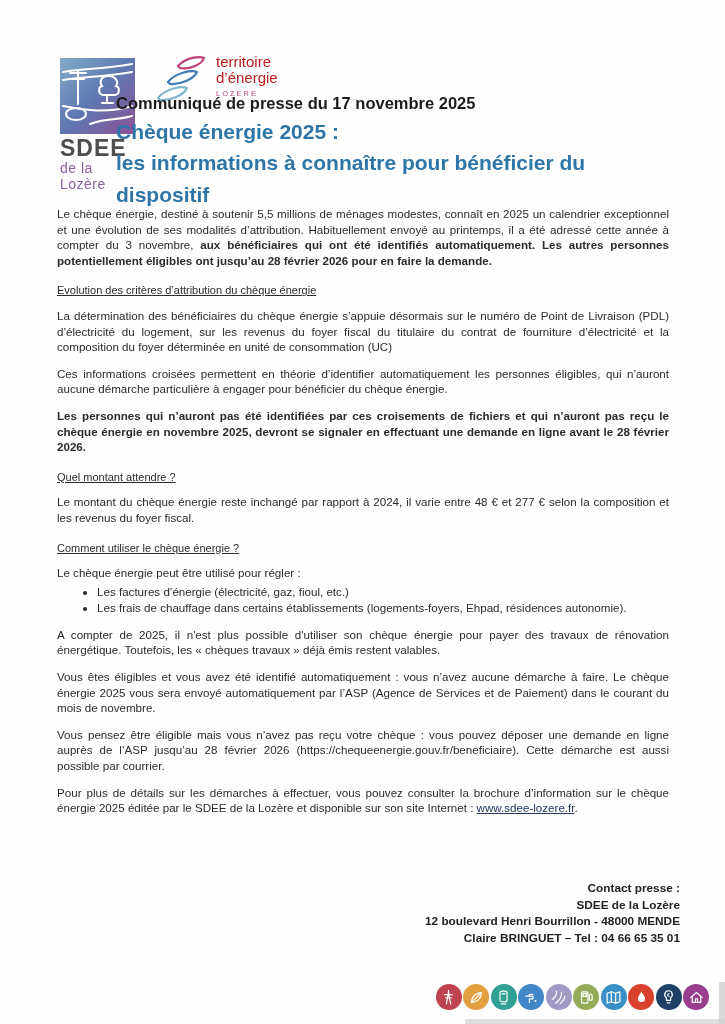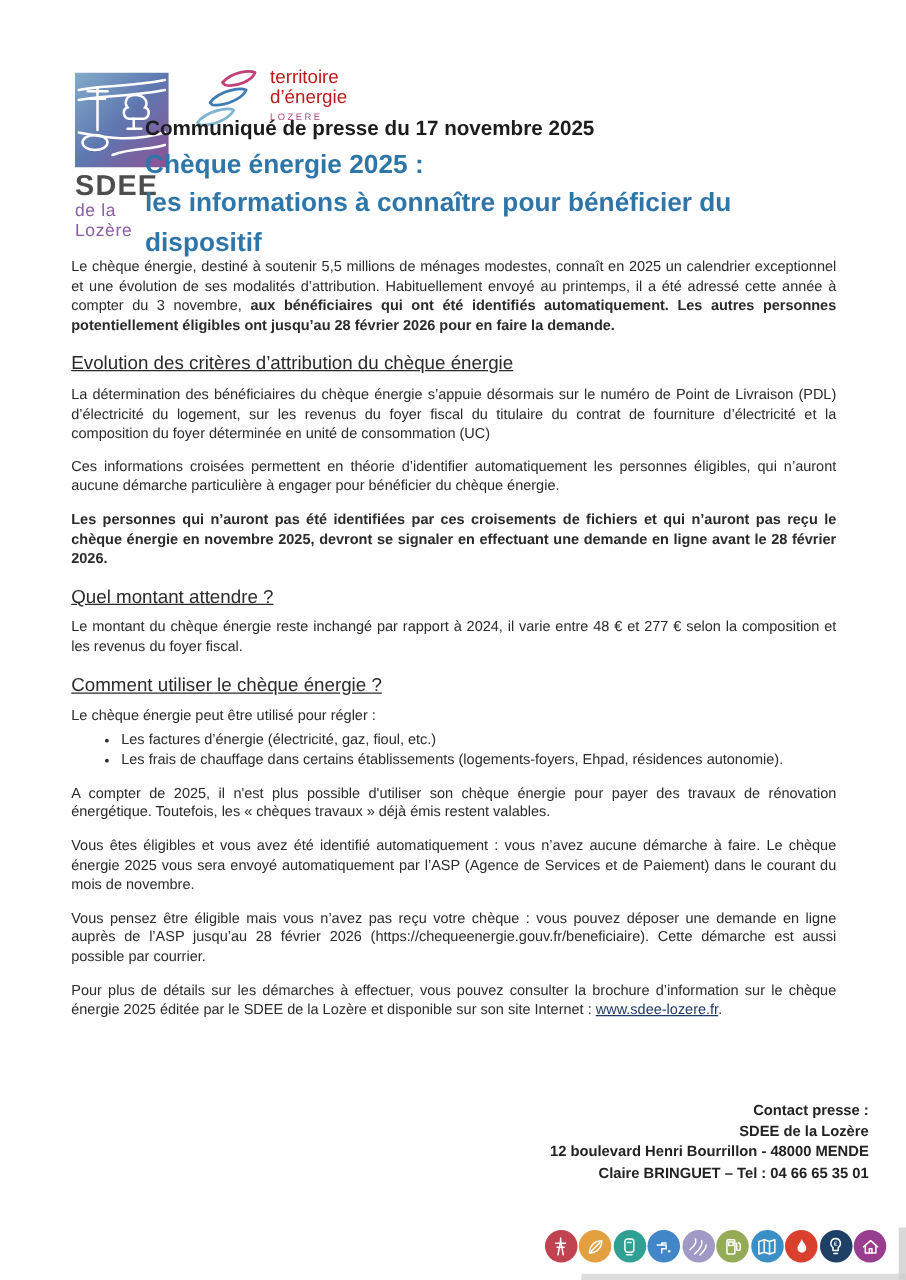--- a/index.html
+++ b/index.html
@@ -28,33 +28,33 @@
   
   .title-block { position: absolute; top: 92px; right: 45px; left: 116px; text-align: left; }
   .main-title { font-size: 16.5px; font-weight: bold; color: #1c1c1c; line-height: 1.45; }
   .sub-title { font-size: 21px; font-weight: bold; color: #2e75a8; line-height: 1.5; }
 
   
   .content { position: absolute; top: 206px; left: 57px; width: 612px; font-size: 11.6px; line-height: 15.6px; text-align: justify; }
   .content p { margin: 0 0 11px 0; }
   .content .section-h {
     display: inline-block;
-    font-size: 15px; font-weight: normal;
+    font-size: 11px; font-weight: normal;
     text-decoration: underline;
     margin: 4px 0 9px 0;
     text-align: left;
   }
   .h-wrap { margin: 0; }
   .bold-run { font-weight: bold; }
   .content ul { margin: 0 0 11px 0; padding-left: 40px; }
   .content ul li { margin-bottom: 1px; }
   .doc-link { color: #1f3864; text-decoration: underline; }
 
   
-  .contact { position: absolute; top: 880px; right: 30px; text-align: right; font-size: 11.8px; font-weight: bold; line-height: 16.5px; color: #222; }
+  .contact { position: absolute; top: 880px; right: 45px; text-align: right; font-size: 11.8px; font-weight: bold; line-height: 16.5px; color: #222; }
 
   
   .icon-row { position: absolute; top: 984px; right: 16px; display: flex; gap: 1.5px; }
   .fi { width: 26px; height: 26px; border-radius: 50%; display: flex; align-items: center; justify-content: center; }
   .fi svg { width: 17px; height: 17px; display: block; }
   .fi svg * { stroke: #ffffff; fill: none; stroke-width: 1.7; stroke-linecap: round; stroke-linejoin: round; }
   .fi svg .f { fill: #ffffff; stroke: none; }
   .fi svg text { fill: #ffffff; stroke: none; font-family: "Liberation Sans", sans-serif; }
 
   

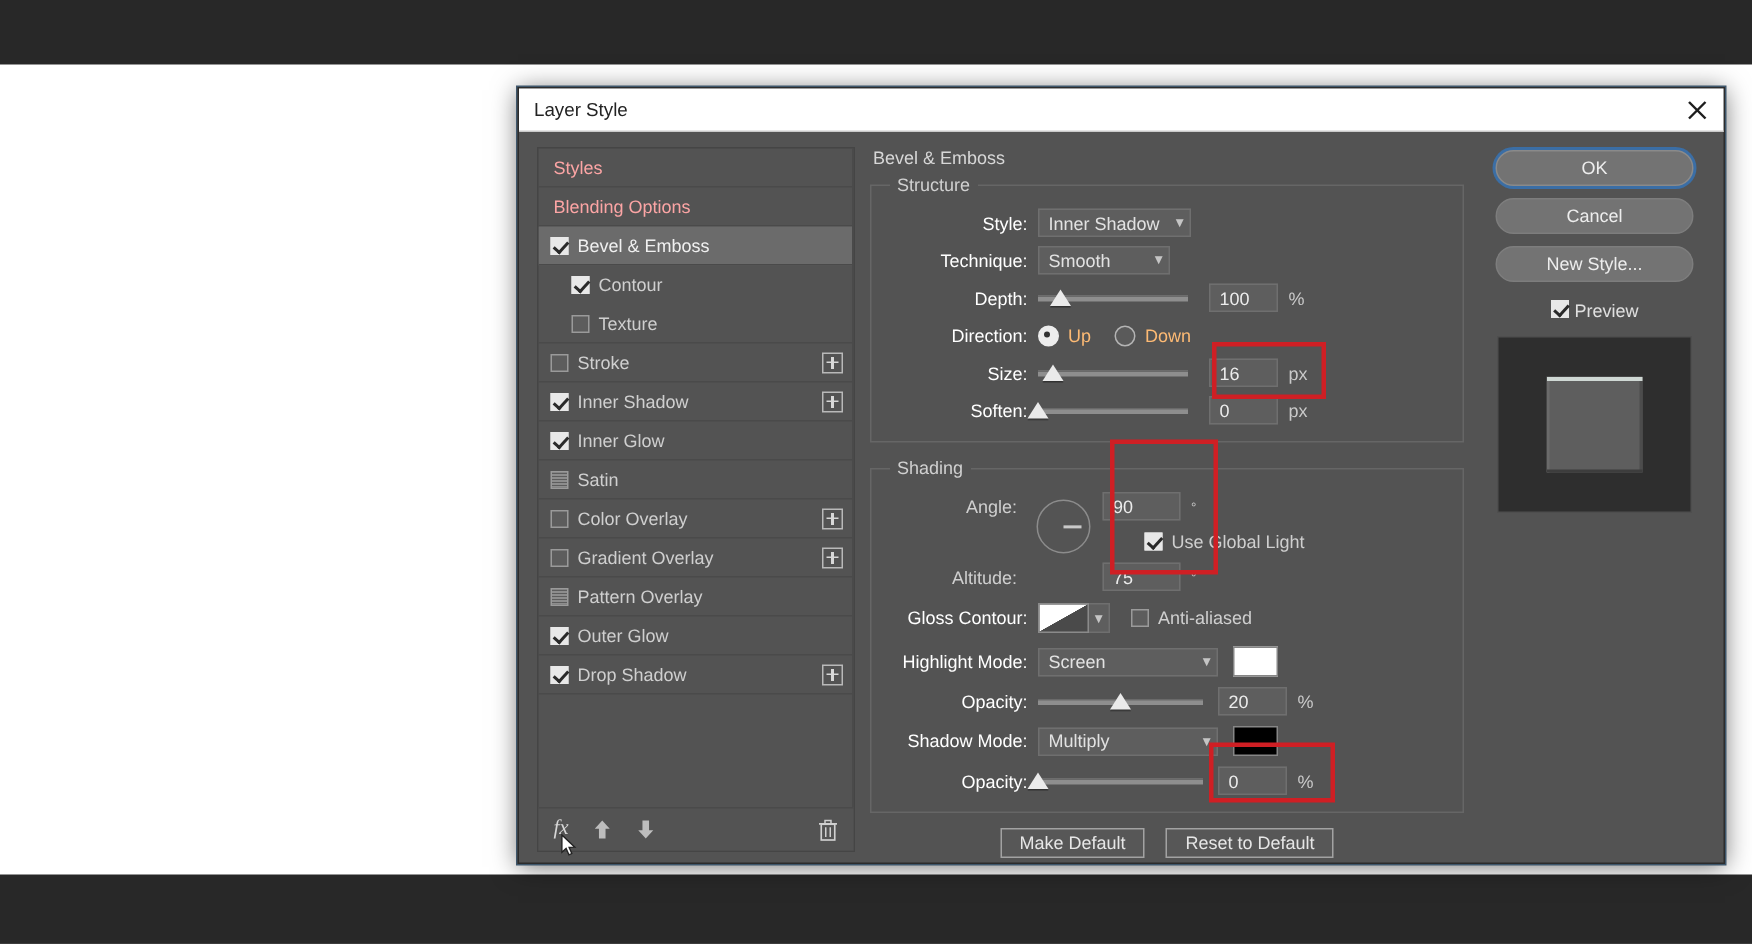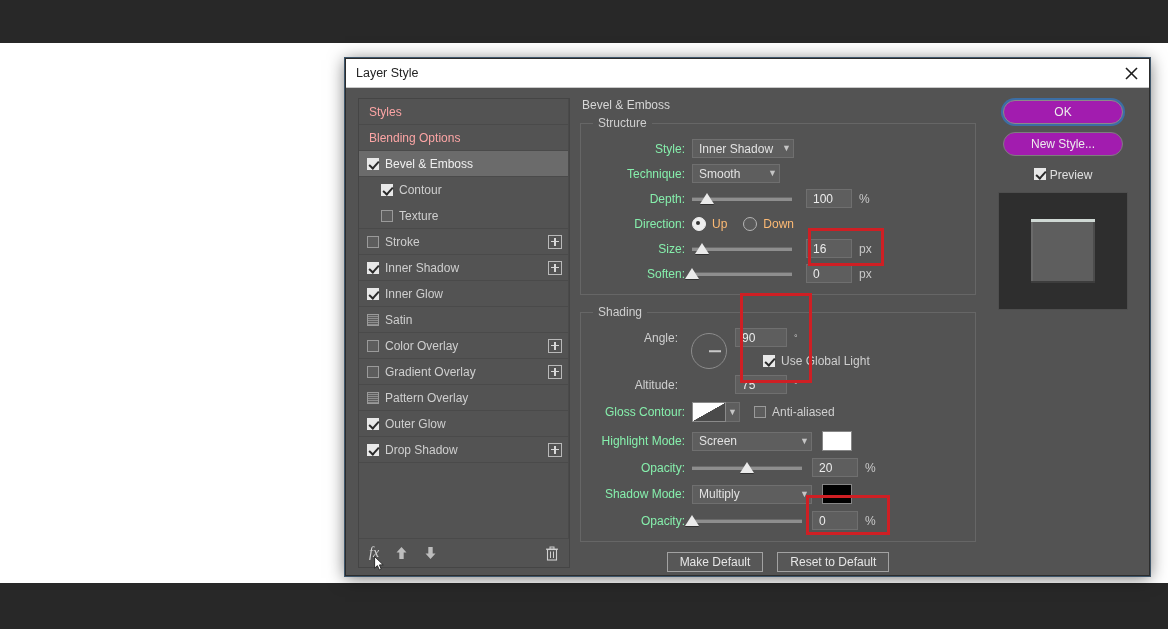--- a/index.html
+++ b/index.html
@@ -111,21 +111,21 @@
   }
   fieldset.group{
     border:1px solid #666;border-radius:0;margin:0 0 10px 0;padding:6px 8px 8px 8px;
     position:relative;
   }
   fieldset.group > legend{
     font-size:12px;color:#d0d0d0;padding:0 5px;margin-left:4px;
   }
   .row{display:flex;align-items:center;height:25px;}
   .row .lbl{
-    width:96px;text-align:right;padding-right:7px;color:#86efac;font-size:12px;
+    width:96px;text-align:right;padding-right:7px;color:#ffffff;font-size:12px;
     white-space:nowrap;flex:none;
   }
   .select{
     height:19px;background:#5e5e5e;border:1px solid #6f6f6f;
     color:#e2e2e2;font-size:12px;display:flex;align-items:center;
     padding:0 2px 0 6px;box-sizing:border-box;cursor:pointer;position:relative;
   }
   .select .chev{margin-left:auto;padding-left:8px;color:#c5c5c5;font-size:9px;line-height:1;}
   .num{
     height:19px;background:#5e5e5e;border:1px solid #6f6f6f;
@@ -186,21 +186,21 @@
     color:#e6e6e6;font-size:12px;display:flex;align-items:center;cursor:pointer;
     box-sizing:border-box;
   }
 
   
   .right{
     width:150px;margin-left:12px;display:flex;flex-direction:column;align-items:center;
     padding-top:2px;
   }
   .pill{
-    width:120px;height:24px;border-radius:12px;background:#a21caf;border:1px solid #7d7d7d;
+    width:132px;height:24px;border-radius:12px;background:#737373;border:1px solid #7d7d7d;
     color:#ededed;font-size:12px;display:flex;align-items:center;justify-content:center;
     margin-bottom:8px;cursor:pointer;box-sizing:border-box;
   }
   .pill.primary{box-shadow:0 0 0 2px #3b6ea5;border-color:#8a8a8a;}
   .preview-row{display:flex;align-items:flex-start;gap:4px;margin:4px 0 10px 0;cursor:pointer;}
   .preview-row .lbl2{font-size:12px;color:#e0e0e0;}
   .preview-box{
     width:130px;height:118px;background:#2e2e2e;border:1px solid #4e4e4e;
     display:flex;align-items:center;justify-content:center;box-sizing:border-box;
   }
@@ -490,20 +490,21 @@
         </fieldset>
 
         <div class="footer-btns">
           <span class="flat-btn">Make Default</span>
           <span class="flat-btn">Reset to Default</span>
         </div>
       </div>
 
       <div class="right">
         <span class="pill primary">OK</span>
+        <span class="pill">Cancel</span>
         <span class="pill">New Style...</span>
         <span class="preview-row">
           <span class="cb on"></span>
           <span class="lbl2">Preview</span>
         </span>
         <span class="preview-box">
           <span class="preview-chip"></span>
         </span>
       </div>
     </div>

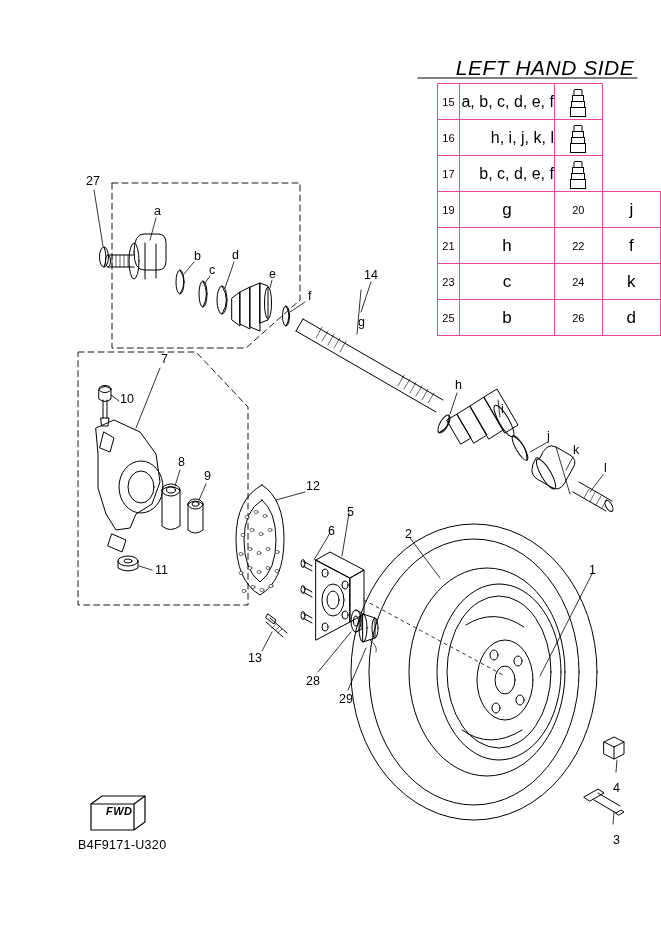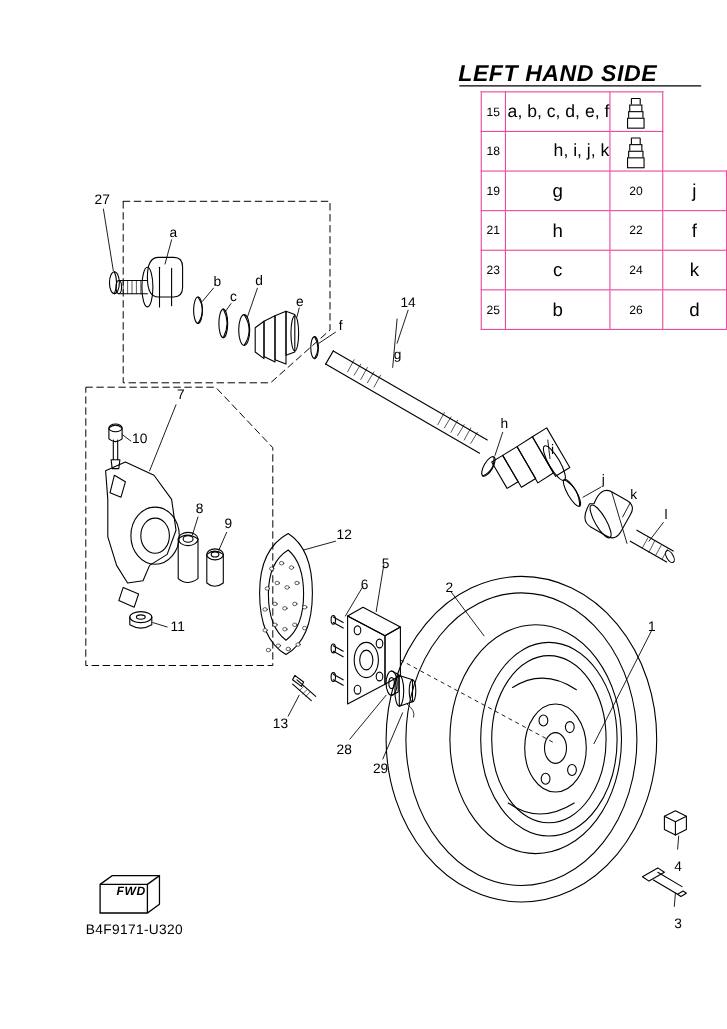--- a/index.html
+++ b/index.html
@@ -13,27 +13,27 @@
     height: 935px;
     background: #ffffff;
     font-family: "Liberation Sans", sans-serif;
     color: #000000;
     overflow: hidden;
   }
   .abs { position: absolute; }
 
   
   #title {
-    left: 398px;
+    left: 436px;
     top: 56px;
     width: 218px;
     text-align: center;
     font-size: 21px;
     font-style: italic;
-    font-weight: bold;
+    font-weight: normal;
     letter-spacing: 0.5px;
     white-space: nowrap;
   }
 
   
   #legend {
     left: 437px;
     top: 83px;
     border-collapse: collapse;
     background: #ffffff;
@@ -434,22 +434,29 @@
   <table class="abs" id="legend">
     <tbody>
       <tr>
         <td class="num">15</td>
         <td class="letters wide">a, b, c, d, e, f</td>
         <td class="pic">
           <span class="boot"><i class="b1"></i><i class="b2"></i><i class="b3"></i><i class="b4"></i></span>
         </td>
       </tr>
       <tr>
-        <td class="num">18</td>
-        <td class="letters wide">h, i, j, k</td>
+        <td class="num">16</td>
+        <td class="letters wide">h, i, j, k, l</td>
+        <td class="pic">
+          <span class="boot"><i class="b1"></i><i class="b2"></i><i class="b3"></i><i class="b4"></i></span>
+        </td>
+      </tr>
+      <tr>
+        <td class="num">17</td>
+        <td class="letters wide">b, c, d, e, f</td>
         <td class="pic">
           <span class="boot"><i class="b1"></i><i class="b2"></i><i class="b3"></i><i class="b4"></i></span>
         </td>
       </tr>
 
       <tr>
         <td class="num">19</td>
         <td class="single">g</td>
         <td class="num">20</td>
         <td class="single">j</td>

+++++

* _Instructions for the task_:
Each line above that includes the word "legend" is to be copied.

* _Answer to this problem_:
   fieldset.group > legend{
   #legend {
   <table class="abs" id="legend">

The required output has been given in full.